Sur les conclusions à fin d’annulation :
En premier lieu, par arrêté du 22 décembre 2025, régulièrement publié au recueil des actes administratifs de la préfecture n°261, la préfète de l’Hérault a donné délégation à Mme C… B…, cheffe de la section éloignement, aux fins de signer tout arrêté en matière de rétention administrative. Par suite, le moyen tiré de l’incompétence du signataire de l’arrêté attaqué doit être écarté.
En deuxième lieu, les conditions de notification de l’arrêté en litige sont sans incidence sur la légalité de celui-ci. Par suite, ce moyen ne peut qu’être écarté.
En troisième et dernier lieu, aux termes de l’article L. 754-3 du code de l’entrée et du séjour des étrangers et du droit d’asile : « Si la France est l’État responsable de l’examen de la demande d’asile et si l’autorité administrative estime, sur le fondement de critères objectifs, que cette demande est présentée dans le seul but de faire échec à l’exécution de la décision d’éloignement, elle peut prendre une décision de maintien en rétention de l’étranger pendant le temps strictement nécessaire à l’examen de sa demande d’asile par l’Office français de protection des réfugiés et apatrides et, en cas de décision de rejet ou d’irrecevabilité de celle-ci, dans l’attente de son départ (…) ». Aux termes de l’article L. 754-4 du même code : « L’étranger peut, selon la procédure prévue à l’article L. 921-2, demander l’annulation de la décision de maintien en rétention prévue à l’article L. 754-3 afin de contester les motifs retenus par l’autorité administrative pour estimer que sa demande d’asile a été présentée dans le seul but de faire échec à l’exécution de la décision d’éloignement. Le président du tribunal administratif ou le magistrat désigné statue après la notification de la décision de l’Office français de protection des réfugiés et apatrides relative au demandeur (…) ».
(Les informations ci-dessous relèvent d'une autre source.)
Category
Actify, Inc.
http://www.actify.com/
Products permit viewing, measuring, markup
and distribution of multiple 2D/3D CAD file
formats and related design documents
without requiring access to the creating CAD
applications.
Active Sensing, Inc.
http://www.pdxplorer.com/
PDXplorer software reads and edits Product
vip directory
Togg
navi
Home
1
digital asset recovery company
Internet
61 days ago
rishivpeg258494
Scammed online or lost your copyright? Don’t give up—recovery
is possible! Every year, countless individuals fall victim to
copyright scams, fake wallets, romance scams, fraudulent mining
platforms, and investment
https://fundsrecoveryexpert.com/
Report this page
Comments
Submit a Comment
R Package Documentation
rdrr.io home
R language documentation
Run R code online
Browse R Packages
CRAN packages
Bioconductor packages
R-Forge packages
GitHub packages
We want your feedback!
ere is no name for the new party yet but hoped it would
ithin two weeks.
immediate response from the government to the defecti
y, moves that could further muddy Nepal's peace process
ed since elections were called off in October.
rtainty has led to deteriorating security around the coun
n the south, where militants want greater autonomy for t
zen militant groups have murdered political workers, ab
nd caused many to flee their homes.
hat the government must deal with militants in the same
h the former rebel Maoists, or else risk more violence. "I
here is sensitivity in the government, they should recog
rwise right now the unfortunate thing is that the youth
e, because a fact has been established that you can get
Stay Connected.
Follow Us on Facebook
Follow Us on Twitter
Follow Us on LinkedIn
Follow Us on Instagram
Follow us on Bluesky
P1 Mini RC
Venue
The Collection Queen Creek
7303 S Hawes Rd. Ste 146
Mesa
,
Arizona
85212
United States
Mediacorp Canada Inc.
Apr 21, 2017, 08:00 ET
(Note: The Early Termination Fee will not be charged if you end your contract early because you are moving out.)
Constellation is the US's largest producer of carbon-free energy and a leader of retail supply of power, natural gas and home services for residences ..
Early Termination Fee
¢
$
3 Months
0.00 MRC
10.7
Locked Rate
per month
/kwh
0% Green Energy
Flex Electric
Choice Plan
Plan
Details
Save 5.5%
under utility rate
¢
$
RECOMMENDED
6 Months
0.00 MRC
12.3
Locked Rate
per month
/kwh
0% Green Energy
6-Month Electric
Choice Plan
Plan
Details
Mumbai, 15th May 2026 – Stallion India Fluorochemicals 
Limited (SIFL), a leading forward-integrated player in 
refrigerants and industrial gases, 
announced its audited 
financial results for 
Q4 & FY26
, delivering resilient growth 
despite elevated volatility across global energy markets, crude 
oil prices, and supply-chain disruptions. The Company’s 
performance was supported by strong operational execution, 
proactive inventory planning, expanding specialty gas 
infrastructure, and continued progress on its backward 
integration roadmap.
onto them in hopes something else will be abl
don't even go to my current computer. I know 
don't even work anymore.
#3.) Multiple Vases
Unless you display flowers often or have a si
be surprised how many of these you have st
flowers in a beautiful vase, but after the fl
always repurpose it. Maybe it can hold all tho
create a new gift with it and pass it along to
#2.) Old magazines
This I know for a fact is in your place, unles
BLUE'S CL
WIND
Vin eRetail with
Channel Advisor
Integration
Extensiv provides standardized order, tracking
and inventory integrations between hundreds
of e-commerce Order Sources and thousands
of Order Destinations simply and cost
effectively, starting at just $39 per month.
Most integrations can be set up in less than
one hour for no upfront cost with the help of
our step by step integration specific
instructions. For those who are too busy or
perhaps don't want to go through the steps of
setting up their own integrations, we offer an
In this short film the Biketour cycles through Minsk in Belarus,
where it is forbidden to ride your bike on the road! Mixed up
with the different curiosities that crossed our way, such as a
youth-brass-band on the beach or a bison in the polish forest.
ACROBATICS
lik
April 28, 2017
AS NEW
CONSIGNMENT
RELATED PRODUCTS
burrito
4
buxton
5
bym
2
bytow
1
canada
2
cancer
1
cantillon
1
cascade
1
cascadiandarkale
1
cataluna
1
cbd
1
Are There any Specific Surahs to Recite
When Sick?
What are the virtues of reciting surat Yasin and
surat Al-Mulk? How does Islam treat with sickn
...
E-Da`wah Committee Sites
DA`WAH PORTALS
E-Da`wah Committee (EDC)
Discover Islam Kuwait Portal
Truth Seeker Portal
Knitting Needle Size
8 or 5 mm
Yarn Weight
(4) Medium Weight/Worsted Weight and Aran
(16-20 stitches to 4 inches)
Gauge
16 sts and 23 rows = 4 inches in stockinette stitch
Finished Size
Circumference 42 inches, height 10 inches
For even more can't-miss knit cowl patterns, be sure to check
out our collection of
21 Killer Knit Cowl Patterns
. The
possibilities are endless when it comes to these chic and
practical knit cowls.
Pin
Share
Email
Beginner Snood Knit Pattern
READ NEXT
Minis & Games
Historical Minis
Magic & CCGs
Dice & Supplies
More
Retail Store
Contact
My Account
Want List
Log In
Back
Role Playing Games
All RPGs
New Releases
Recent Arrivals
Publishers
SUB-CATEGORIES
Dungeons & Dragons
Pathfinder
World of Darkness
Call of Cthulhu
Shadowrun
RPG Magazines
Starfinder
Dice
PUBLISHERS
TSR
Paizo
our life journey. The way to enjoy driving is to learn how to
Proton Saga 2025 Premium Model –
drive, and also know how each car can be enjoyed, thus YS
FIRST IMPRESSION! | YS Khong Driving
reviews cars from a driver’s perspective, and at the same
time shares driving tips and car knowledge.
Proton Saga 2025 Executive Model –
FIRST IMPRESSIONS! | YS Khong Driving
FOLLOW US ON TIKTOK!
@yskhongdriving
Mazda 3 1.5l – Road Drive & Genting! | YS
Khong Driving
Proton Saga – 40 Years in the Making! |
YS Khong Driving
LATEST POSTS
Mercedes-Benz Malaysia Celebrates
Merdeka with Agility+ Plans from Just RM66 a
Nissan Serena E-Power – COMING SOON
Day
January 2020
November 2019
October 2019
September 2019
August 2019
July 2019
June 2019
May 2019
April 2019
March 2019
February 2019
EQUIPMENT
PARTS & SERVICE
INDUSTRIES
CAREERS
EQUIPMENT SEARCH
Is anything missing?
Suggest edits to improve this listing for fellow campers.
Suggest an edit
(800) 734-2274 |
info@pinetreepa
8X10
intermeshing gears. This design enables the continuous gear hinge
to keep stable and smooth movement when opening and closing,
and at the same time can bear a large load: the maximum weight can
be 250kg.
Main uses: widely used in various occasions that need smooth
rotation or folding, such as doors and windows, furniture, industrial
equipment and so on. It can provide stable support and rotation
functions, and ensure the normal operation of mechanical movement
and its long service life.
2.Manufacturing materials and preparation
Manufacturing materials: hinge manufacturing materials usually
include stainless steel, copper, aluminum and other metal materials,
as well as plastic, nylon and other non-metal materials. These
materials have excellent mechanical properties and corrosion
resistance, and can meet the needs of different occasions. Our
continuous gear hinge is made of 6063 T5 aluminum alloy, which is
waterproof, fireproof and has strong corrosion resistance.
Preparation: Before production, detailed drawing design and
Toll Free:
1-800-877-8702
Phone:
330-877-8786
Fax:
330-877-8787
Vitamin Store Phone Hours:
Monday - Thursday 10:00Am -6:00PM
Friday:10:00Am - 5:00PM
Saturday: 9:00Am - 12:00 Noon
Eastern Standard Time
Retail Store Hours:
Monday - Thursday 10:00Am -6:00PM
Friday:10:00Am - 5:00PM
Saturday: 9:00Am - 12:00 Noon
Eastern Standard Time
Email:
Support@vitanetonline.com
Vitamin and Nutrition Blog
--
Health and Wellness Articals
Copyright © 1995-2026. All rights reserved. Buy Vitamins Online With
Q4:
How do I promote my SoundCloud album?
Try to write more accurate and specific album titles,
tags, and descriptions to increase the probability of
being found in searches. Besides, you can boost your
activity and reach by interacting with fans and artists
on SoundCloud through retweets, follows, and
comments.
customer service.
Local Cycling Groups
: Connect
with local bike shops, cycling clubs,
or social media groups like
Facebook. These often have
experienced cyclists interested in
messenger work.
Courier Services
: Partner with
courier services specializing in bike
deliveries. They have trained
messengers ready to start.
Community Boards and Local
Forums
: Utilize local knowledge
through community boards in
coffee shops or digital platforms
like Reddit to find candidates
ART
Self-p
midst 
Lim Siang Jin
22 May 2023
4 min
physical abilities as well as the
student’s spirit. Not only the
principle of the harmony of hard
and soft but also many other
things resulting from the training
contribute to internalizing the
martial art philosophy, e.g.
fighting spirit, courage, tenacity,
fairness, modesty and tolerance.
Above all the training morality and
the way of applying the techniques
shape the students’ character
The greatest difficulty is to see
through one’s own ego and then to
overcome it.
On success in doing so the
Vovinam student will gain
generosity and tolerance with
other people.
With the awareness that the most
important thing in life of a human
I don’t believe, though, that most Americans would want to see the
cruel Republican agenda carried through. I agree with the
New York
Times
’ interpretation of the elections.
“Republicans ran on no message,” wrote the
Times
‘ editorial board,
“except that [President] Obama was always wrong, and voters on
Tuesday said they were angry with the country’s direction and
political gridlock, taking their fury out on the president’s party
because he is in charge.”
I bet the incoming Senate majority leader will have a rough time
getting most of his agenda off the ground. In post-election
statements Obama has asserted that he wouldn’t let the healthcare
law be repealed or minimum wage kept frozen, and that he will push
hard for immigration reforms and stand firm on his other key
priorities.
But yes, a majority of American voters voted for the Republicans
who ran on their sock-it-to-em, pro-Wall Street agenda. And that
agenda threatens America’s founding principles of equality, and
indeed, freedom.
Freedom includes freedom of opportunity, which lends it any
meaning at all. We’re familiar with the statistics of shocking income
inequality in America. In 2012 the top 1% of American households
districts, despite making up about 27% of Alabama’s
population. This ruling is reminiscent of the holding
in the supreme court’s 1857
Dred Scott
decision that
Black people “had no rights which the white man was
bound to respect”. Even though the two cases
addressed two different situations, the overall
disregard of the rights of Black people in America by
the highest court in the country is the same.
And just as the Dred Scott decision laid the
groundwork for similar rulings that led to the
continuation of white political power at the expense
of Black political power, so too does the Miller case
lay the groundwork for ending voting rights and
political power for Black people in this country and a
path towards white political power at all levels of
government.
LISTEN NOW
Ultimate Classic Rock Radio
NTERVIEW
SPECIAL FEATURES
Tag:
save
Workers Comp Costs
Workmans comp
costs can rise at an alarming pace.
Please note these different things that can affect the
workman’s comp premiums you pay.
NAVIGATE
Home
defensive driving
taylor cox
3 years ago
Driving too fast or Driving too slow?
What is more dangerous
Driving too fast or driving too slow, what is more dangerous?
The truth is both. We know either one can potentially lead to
Il ne ressort pas des pièces du dossier que M. D… se soit prévalu, antérieurement à son placement en rétention administrative intervenu le 8 janvier 2026, soit près de quinze ans après son entrée en France en juin 2011, d’un risque de subir des persécutions ou des atteintes graves en cas de retour dans son pays d’origine. D’ailleurs, il ressort de l’imprimé de situation administrative du 6 juin 2025 versé en défense que l’intéressé a indiqué avoir quitté son pays d’origine à la suite du décès de sa mère pour rejoindre son père, et ce, sans faire allusion à l’existence d’un risque en cas de retour en RDC. Dans ces conditions, c’est sans entacher sa décision d’erreur de droit que la préfète a pu considérer que la demande d’asile de
M. D… n’a été déposée que dans le seul but de faire échec à son éloignement. Par suite, le moyen tiré de la méconnaissance les dispositions de l’article L. 754-3 du code de l’entrée et du séjour des étrangers et du droit d’asile doit être écarté.
Il résulte de tout ce qui précède que les conclusions à fin d’annulation de l’arrêté de la préfète de l’Hérault du 14 janvier 2026 doivent être rejetées, ainsi que, par voie de conséquence, les conclusions à fin d’injonction et celles tendant à l’application de l’article L. 761-1 du code de justice administrative et de l’article 37 de la loi du 10 juillet 1991.
D E C I D E :
Article 1er : M. D… a est admis au bénéfice de l’aide juridictionnelle à titre provisoire.
Article 2 : Le surplus des conclusions de la requête est rejeté.
Article 3 : Le présent jugement sera notifié à M. A… D… a, à Me Ruiz et à la préfète de l’Hérault.
Rendu public par mise à disposition au greffe le 5 février 2026.
Le magistrat désigné,
B. Zouad
La greffière,
V. Bridet
La République mande et ordonne à la préfète de l’Hérault en ce qui le concerne ou à tous commissaires de justice à ce requis en ce qui concerne les voies de droit commun contre les parties privées, de pourvoir à l’exécution de la présente décision.